1/ Mobiliser pour les législatives Aujourd’hui, en fin d’après-midi, le président élu est annoncé au conseil national du PS, le « parlement » du parti qui, pour la première fois depuis la victoire du 6 mai, se réunit à la Mutualité à Paris.
Stature de président oblige, François Hollande ne devrait y passer que pour « un court moment », selon son directeur de campagne, Pierre Moscovici. Suffisamment en tout cas pour « remercier les socialistes » et donner le coup d’envoi de la mobilisation en vue des élections législatives des 10 et 17 juin, alors que les sondages donnent gauche et droite au coude-à-coude.

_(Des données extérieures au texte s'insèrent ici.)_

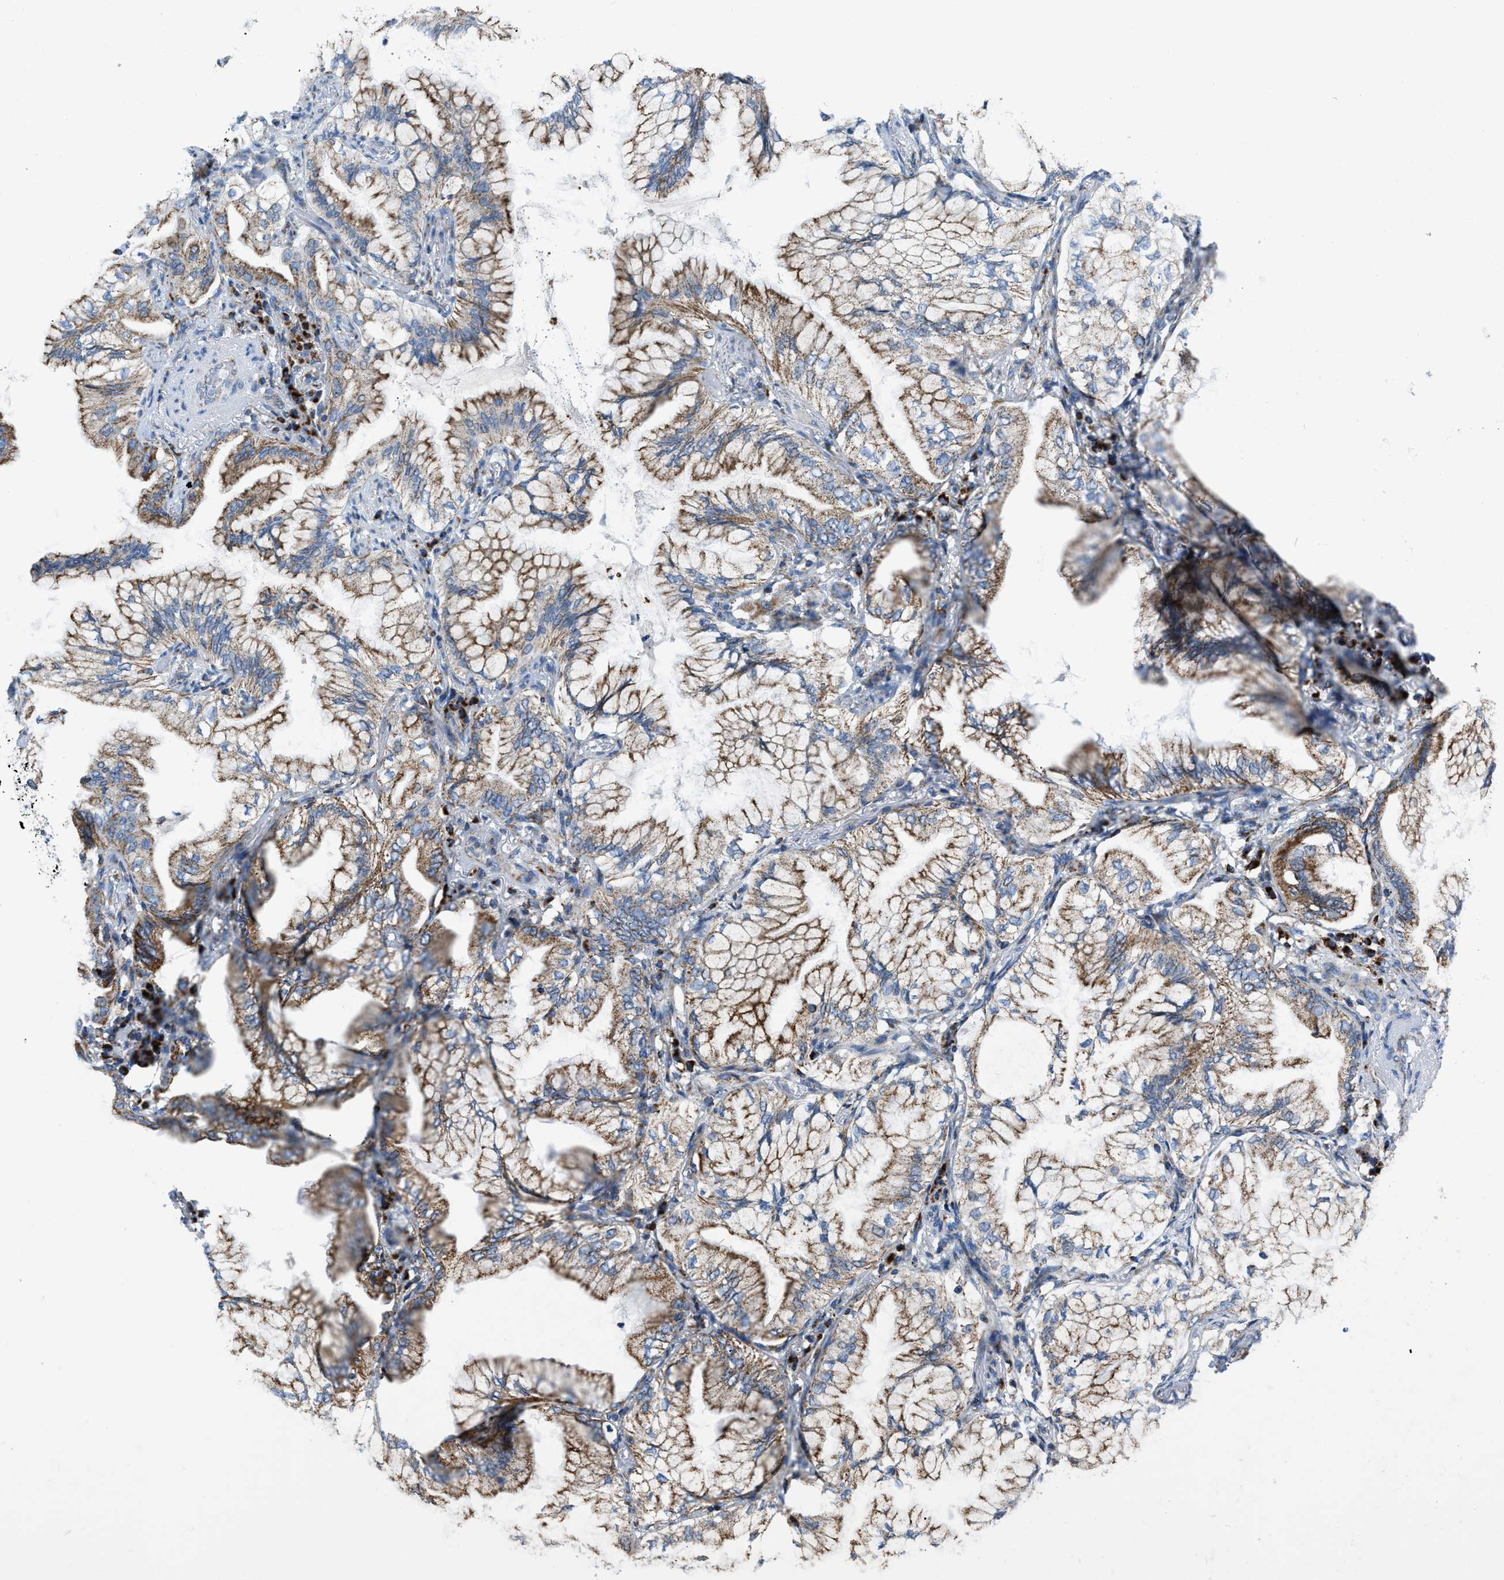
{"staining": {"intensity": "moderate", "quantity": ">75%", "location": "cytoplasmic/membranous"}, "tissue": "lung cancer", "cell_type": "Tumor cells", "image_type": "cancer", "snomed": [{"axis": "morphology", "description": "Adenocarcinoma, NOS"}, {"axis": "topography", "description": "Lung"}], "caption": "The micrograph demonstrates a brown stain indicating the presence of a protein in the cytoplasmic/membranous of tumor cells in lung adenocarcinoma.", "gene": "ETFB", "patient": {"sex": "female", "age": 70}}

Il lui faut donc mettre la famille PS en ordre de marche avant de possibles déceptions lors de l’annonce du nouveau gouvernement, prévue mercredi. Le slogan de campagne est déjà prêt : « Donner une majorité à François Hollande ». Et l’objectif est clair : éviter absolument la cohabitation, indique Manuel Valls, son directeur de la communication. « Une majorité socialiste absolue, ce serait mieux », complète le sénateur François Rebsamen. En clair : pas question d’être l’otage durant le quinquennat des écologistes et du Front de gauche.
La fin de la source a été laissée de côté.